The debris field stretched approximately 300 feet in length and 150 feet in width, marking the path of the impact across the runway.
Safety systems fail to prevent runway collision at LaGuardia
The investigation highlights how several layers of safety were present, but did not align in time.
The airport’s ASDE-X surface monitoring system, designed to detect conflicts, did not generate any alert.
With multiple vehicles clustered together and none equipped with transponders, the system was unable to track them individually or predict a collision.
The runway status lights were active, but extinguished seconds before impact as part of their normal sequence.
The fire truck itself carried a situational awareness display showing aircraft and vehicle positions, but it lacked any capability to warn of an impending collision.

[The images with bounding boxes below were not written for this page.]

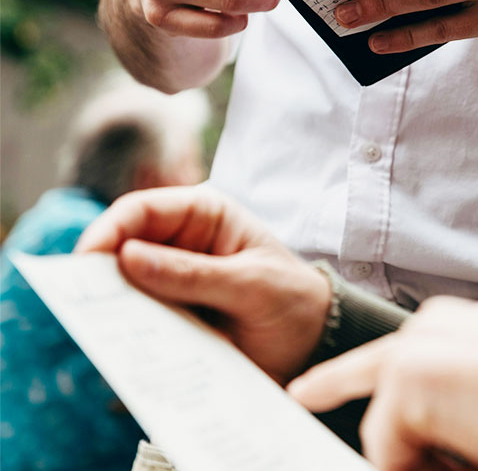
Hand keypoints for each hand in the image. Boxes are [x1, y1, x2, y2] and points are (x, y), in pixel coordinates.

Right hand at [76, 186, 330, 384]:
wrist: (315, 344)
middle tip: (82, 299)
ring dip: (111, 305)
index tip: (87, 259)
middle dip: (100, 271)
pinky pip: (138, 320)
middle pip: (123, 247)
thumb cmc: (293, 300)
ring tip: (101, 327)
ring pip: (124, 286)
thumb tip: (128, 257)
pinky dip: (127, 332)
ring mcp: (173, 281)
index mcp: (204, 214)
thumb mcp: (251, 285)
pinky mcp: (172, 316)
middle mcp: (182, 243)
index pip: (142, 209)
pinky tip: (123, 348)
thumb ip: (194, 273)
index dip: (109, 229)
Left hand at [289, 296, 477, 469]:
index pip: (410, 348)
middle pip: (371, 363)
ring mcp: (421, 345)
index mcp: (470, 328)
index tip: (336, 380)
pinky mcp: (407, 376)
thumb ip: (461, 404)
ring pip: (383, 421)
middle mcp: (441, 325)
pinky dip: (413, 469)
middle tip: (302, 393)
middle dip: (334, 382)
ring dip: (412, 455)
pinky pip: (386, 449)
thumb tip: (439, 435)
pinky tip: (462, 461)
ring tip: (472, 452)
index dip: (374, 371)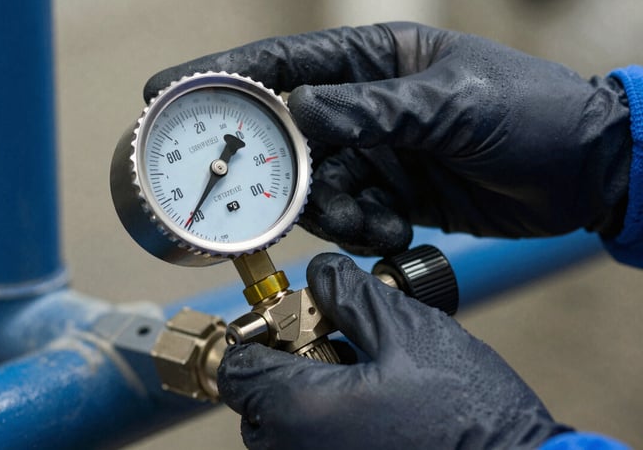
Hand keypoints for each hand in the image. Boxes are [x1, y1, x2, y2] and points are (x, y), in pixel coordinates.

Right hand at [144, 22, 630, 255]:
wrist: (582, 171)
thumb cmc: (532, 112)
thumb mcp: (454, 103)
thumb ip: (375, 110)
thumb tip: (301, 111)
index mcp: (374, 57)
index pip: (282, 61)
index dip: (221, 75)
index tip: (165, 90)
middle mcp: (364, 103)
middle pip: (288, 135)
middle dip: (284, 173)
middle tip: (281, 199)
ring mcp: (375, 150)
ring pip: (315, 186)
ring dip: (333, 211)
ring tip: (373, 219)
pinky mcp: (389, 193)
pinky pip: (348, 215)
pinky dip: (362, 229)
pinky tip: (398, 228)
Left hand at [217, 253, 571, 449]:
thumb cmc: (469, 415)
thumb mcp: (408, 330)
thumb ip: (351, 294)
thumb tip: (321, 273)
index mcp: (299, 412)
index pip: (237, 367)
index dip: (262, 333)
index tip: (294, 320)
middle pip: (256, 397)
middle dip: (289, 363)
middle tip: (339, 342)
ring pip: (284, 425)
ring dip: (309, 393)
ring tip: (365, 373)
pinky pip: (310, 446)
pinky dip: (326, 422)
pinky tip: (374, 404)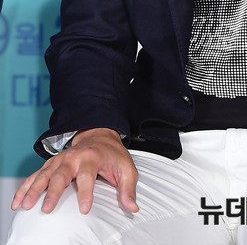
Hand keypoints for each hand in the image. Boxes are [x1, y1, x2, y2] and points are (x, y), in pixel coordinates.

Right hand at [11, 128, 138, 214]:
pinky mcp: (52, 164)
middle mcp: (74, 157)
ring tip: (26, 205)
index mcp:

Even the radio warnings issued in time were initially too ambiguous to trigger immediate action.
“Without transponder-equipped vehicles, the ASDE-X system could not uniquely identify each of the seven responding vehicles… and did not predict a potential conflict,” the report states.
High workload in tower as controllers handle traffic and emergency response
The tower was operating under a typical night shift configuration with two controllers, both experienced. But the timing of events created pressure.

One controller was managing routine arrivals and departures, while also handling radio communications across frequencies, as another coordinated the ground emergency that had triggered the vehicle response.
Traffic levels were elevated at night, with aircraft arriving in close sequence. In that environment, decisions and corrections had to be made in seconds.
Less than 20 seconds between clearance and impact in LaGuardia crash
Weather conditions were not a factor. Visibility remained several miles in light rain, and braking action on the runway was reported as good.
Instead, the accident was defined by timing. A blocked radio call. A late runway crossing clearance. A warning without identification. A vehicle already moving. An aircraft already committed to landing.
From the moment the crossing clearance was issued to the moment of impact, less than 20 seconds elapsed.
In those seconds, multiple systems, procedures and human actions converged-but not quickly enough to prevent the outcome.
The investigation is ongoing. But the sequence is already clear.
Everything that could have stopped the collision came just too late.